→ Görev ayrıntıları
Aşağıdaki satırlardan "values" dizesini içerenlerin hepsini bulun ve her birini kopyalayın. Büyük ve küçük harf ayrımı dikkate alınır.

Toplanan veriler
-=-=-=-=-

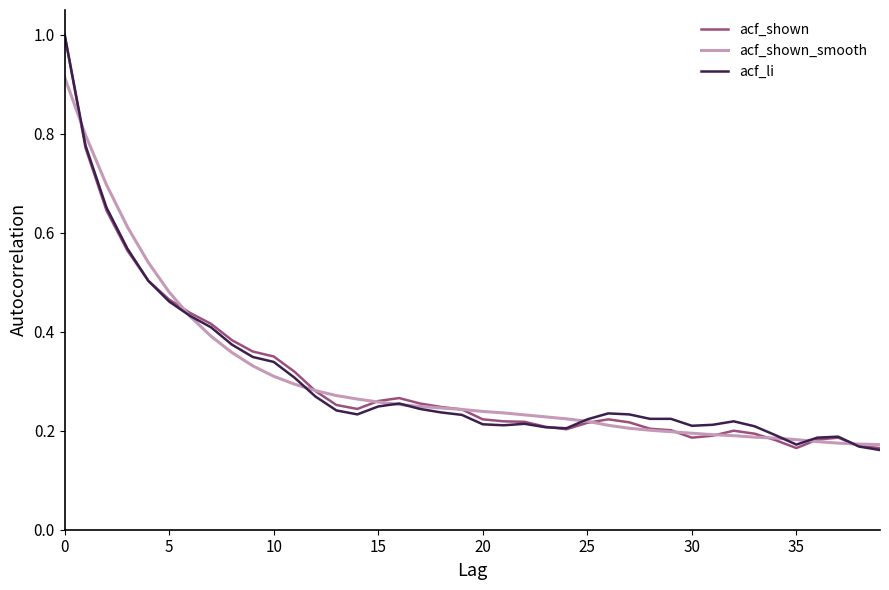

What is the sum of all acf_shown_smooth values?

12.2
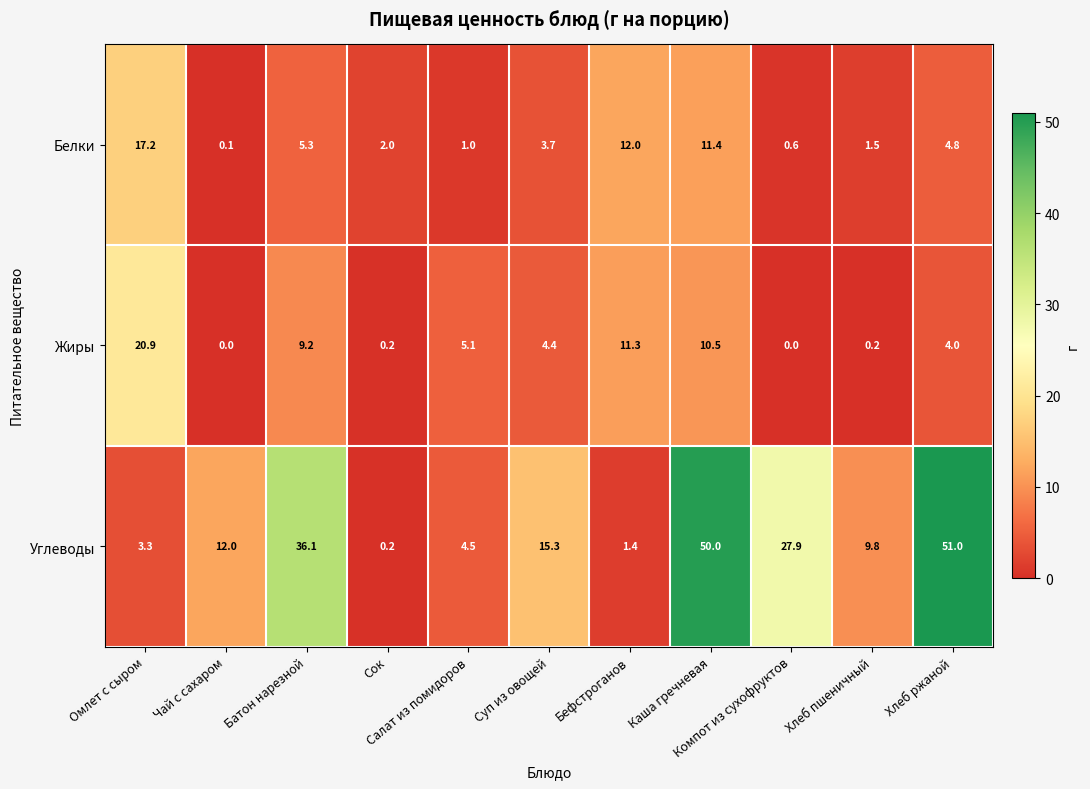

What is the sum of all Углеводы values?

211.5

-=-=-=-=-

→ Yanıt alanı
What is the sum of all acf_shown_smooth values?
What is the sum of all Углеводы values?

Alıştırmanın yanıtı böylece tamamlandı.